A sales performance dashboard is the best project for beginners. Our Exercise 1 in this guide is a perfect starting point. It teaches you the fundamentals: calculating KPIs, using date tables, and building simple, effective bar and line charts.
What are the 5 basic tasks of business intelligence?
The five core tasks of any BI process are:
- Data Collection: Gathering raw data from databases, files, and APIs.
- Data Preparation: Cleaning, transforming, and modeling the data (ETL).
- Data Analysis: Using queries (like SQL) and statistical tools to find patterns.
- Data Visualization: Creating dashboards and reports (in Power BI, Tableau).
- Decision Support: Presenting the final insights to stakeholders to help them make a decision.
Can I learn Power BI on my own?
Yes, absolutely. The best place to start is the official [Microsoft Learn for Power BI]. It provides free, authoritative documentation and tutorials. Once you understand the basics, the best way to master the tool is to move on to your own projects, like the ones in this guide.
What SQL skills are needed for BI?
For 90% of BI analyst jobs, you need a solid grasp of these core SQL skills:
SELECTandWHERE(for filtering)GROUP BYandHAVING(for aggregation)JOINs (especiallyINNERandLEFT JOINs)CASEstatements (for basic data cleaning)
More advanced roles will also look for window functions like RANK() and ROW_NUMBER().
How can I build a BI portfolio with no experience?
You don’t need a job to get experience.

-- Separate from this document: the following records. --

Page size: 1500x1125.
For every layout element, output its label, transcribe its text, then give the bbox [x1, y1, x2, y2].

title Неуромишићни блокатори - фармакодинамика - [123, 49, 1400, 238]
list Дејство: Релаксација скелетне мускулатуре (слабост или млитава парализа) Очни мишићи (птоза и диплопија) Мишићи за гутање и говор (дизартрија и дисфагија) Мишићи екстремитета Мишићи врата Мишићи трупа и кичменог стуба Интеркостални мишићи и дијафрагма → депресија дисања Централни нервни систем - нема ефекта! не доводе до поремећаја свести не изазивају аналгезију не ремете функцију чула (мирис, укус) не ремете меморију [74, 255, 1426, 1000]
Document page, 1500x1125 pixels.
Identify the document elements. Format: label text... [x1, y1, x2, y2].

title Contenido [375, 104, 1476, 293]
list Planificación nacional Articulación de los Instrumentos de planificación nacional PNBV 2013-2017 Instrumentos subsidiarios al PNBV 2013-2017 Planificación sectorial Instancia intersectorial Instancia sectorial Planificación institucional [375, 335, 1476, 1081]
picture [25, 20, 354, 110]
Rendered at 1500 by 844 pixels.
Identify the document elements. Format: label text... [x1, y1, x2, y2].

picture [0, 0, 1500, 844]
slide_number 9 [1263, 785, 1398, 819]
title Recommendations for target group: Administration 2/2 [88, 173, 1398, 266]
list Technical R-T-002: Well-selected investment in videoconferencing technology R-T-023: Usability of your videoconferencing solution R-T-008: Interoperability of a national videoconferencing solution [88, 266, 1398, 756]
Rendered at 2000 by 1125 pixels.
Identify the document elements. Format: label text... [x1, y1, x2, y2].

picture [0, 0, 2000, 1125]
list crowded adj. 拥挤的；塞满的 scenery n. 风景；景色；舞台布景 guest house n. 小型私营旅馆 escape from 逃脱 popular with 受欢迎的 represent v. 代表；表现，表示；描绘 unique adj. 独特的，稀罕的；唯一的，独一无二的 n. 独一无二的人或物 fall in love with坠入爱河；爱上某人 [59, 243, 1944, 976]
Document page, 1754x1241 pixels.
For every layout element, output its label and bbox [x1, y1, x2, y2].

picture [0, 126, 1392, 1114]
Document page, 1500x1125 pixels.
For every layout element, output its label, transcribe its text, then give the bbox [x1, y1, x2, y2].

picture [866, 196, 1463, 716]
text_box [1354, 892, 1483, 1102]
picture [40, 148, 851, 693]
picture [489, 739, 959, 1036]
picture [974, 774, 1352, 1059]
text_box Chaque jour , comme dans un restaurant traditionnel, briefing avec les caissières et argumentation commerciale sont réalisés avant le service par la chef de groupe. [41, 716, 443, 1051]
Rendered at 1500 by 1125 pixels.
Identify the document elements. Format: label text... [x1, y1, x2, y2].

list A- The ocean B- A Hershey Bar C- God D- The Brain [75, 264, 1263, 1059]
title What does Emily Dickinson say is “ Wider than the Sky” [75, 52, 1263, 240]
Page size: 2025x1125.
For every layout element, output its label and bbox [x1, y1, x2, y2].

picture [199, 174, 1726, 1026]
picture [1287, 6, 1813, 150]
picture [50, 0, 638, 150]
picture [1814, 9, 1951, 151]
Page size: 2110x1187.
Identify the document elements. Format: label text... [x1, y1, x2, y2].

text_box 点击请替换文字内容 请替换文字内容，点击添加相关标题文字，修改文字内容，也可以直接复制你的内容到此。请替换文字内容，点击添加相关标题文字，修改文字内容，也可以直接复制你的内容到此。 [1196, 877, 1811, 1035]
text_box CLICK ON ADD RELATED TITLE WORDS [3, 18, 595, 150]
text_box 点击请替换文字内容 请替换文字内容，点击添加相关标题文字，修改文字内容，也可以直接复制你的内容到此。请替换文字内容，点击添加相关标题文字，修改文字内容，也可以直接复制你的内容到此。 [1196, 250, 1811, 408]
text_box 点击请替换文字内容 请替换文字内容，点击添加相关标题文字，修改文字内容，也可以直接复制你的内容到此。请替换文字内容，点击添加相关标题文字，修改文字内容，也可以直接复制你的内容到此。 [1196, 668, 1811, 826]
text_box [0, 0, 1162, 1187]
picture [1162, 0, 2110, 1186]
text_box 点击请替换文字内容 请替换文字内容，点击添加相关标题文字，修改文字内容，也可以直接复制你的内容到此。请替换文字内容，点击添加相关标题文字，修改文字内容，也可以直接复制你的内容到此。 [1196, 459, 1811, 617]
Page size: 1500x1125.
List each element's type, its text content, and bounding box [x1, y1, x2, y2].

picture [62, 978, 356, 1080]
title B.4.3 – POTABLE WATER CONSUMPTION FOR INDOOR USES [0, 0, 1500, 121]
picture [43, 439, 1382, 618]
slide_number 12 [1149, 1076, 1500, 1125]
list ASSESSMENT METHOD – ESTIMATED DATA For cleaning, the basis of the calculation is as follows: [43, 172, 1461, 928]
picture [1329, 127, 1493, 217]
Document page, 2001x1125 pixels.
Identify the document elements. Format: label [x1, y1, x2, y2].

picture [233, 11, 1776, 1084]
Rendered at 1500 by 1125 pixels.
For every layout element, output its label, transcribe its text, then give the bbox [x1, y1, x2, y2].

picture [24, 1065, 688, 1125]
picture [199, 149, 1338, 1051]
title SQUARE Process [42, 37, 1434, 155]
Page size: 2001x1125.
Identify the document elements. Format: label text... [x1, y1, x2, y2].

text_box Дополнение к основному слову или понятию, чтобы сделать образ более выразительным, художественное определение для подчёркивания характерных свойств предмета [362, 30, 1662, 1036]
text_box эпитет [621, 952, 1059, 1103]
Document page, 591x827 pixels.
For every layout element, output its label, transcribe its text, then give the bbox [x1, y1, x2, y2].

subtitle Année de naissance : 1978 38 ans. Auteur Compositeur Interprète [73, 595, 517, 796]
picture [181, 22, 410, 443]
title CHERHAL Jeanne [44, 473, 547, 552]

Use the business intelligence exercises in this guide. Find a public dataset you are passionate about (e.g., UK football stats, London property prices) and build a project around it. Document your entire process (the question, the query, the cleaning steps, the final insight) on GitHub or a simple blog. This is the experience recruiters want to see.
What is a BI case study?
A BI case study is a real-world business problem, just like our exercises. It’s a story, not just a dashboard.
- Bad example: “I built a sales dashboard.”
- Good example: “The business had a problem with high staff turnover (Situation). I was tasked with finding the cause (Task). I analyzed HR data and discovered the problem was isolated to one team in one office (Action), allowing HR to take targeted action (Result).”